Old Princeton: Benjamin B. Warfield and Seminary Education Today

During my first year of seminary, I took a required course titled “Spiritual Development”. Some question the inclusion of such a course in a program of formal theological study. After all, an academic course can not make someone spiritual by itself. What’s more, seminary is best suited to impart academic tools and disciplines necessary for ministry, not develop the personal piety or ministerial character of pastoral candidates. However, this course was no doubt retained to impress an important point raised in one of its required texts: “A minister must be learned, on pain of being utterly incompetent for his work. But before and above being learned, a minister must be godly.”1

The text was B. B. Warfield’s address, “The Religious Life of Theological Students”, given at Princeton Seminary on October 4, 1911. It contains several insights that proved helpful to me as I began a course of formal theological preparation. I also believe these insights are important for those who contribute to or benefit from seminaries today, whether professors, students, pastors, or lay people who sit under their ministries.

First, seminaries exist to impart the scholarly expertise that pastors need to be “able to teach”. Warfield states, in no uncertain terms, “The importance of the intellectual preparation of the student for the ministry is the reason of the existence of our Theological Seminaries.”2 Imparting specialized knowledge that enables pastors to guide the church theologically, defend the faith, and faithfully exposit the text of Scripture every week, are what seminaries are best adapted to accomplish. When seminaries lose sight of this point, time and resources are wasted, and the rationale for their very existence is called into question.
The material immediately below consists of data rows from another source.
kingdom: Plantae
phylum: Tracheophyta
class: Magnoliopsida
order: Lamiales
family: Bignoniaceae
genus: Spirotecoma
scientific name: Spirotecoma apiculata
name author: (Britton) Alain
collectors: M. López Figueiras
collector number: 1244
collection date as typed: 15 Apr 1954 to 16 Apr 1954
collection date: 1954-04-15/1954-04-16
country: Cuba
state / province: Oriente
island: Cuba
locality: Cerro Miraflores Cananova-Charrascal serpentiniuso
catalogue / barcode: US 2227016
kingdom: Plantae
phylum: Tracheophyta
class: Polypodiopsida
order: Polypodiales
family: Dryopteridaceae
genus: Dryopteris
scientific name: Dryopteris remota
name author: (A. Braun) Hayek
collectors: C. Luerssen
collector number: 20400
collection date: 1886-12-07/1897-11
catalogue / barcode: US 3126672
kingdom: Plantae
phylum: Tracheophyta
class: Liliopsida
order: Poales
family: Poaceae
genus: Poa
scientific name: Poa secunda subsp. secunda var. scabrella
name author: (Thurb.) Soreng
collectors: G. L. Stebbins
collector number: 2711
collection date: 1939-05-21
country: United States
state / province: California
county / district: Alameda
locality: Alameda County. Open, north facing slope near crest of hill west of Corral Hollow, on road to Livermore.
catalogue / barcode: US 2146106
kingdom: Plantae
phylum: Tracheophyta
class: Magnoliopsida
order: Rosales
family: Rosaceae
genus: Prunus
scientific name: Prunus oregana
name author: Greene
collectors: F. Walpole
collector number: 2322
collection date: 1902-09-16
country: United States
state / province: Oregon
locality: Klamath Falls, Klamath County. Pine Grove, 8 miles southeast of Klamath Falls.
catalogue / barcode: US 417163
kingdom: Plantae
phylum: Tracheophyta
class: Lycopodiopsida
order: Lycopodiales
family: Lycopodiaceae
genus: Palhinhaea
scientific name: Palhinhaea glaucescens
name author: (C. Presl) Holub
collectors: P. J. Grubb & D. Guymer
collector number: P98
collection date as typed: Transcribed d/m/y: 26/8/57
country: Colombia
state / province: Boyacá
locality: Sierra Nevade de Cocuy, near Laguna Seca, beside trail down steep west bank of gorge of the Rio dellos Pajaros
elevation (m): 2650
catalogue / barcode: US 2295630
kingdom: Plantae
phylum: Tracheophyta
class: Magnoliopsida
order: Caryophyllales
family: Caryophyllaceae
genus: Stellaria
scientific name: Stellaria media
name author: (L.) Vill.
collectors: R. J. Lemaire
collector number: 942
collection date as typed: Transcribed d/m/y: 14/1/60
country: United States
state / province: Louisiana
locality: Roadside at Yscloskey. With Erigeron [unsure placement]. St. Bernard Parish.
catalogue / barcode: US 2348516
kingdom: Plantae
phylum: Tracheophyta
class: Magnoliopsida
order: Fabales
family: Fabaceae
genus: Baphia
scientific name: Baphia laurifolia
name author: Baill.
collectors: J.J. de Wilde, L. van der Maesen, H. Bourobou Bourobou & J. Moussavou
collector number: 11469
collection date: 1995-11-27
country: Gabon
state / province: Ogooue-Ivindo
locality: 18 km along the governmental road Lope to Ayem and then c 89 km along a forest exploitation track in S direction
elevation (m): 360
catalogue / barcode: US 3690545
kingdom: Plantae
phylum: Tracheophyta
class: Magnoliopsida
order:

Second, seminary study should be a “religious exercise” that impacts the heart and will as well as the mind. Warfield challenged his Princeton seminary audience:

[I]t is surely not all right with the spiritual condition of that man who can busy himself daily with divine things, with a cold and impassive heart. … [Theological studies] bring you daily and hourly into the very presence of God; his ways, his dealing with men, the infinite majesty of his Being form their very subject-matter. Put the shoes from off your feet in this holy presence!3

When seminary boards, professors, and students lose sight of this point, they can quickly become worthy of the popular jab that equates seminaries with spiritual cemeteries. However, as Warfield’s comments demonstrate, this objection ought to have no real weight in practice.

Finally, seminary studies should be approached with diligence, because hard work in one’s calling is part of true spirituality. Warfield reminded his audience that the doctrine of vocation, recovered in the Protestant Reformation, restored a sense that all lawful employment has dignity, because performed unto God. Doing one’s duty to God should not be considered a detriment to spirituality, but an aid. A seminarian’s duty is to study, and to study hard. This insight is liberating for students who come for formal theological education from backgrounds that suggested only things like prayer and evangelism are spiritually beneficial. It is encouraging to every student who will occasionally find aspects of their studies mundane or tedious. Taken together, I think these three insights are of immense importance to the health of seminaries and the churches they serve.

____________________________

[1] Benjamin B. Warfield, “The Religious Life of Theological Students.” The Master’s Seminary Journal 6, no. 2 (Fall, 2015), 182. http://www.tms.edu/m/tmsj6g.pdf

[2] Ibid., 181-182.

[3] Ibid., 186.

Steven McCarthy is pastor of Walton Reformed Presbyterian Church in Walton, NY, and a graduate of the Reformed Presbyterian Theological Seminary in Pittsburgh, PA. He is enjoying life with his wife and son in the Catskill region of Upstate New York.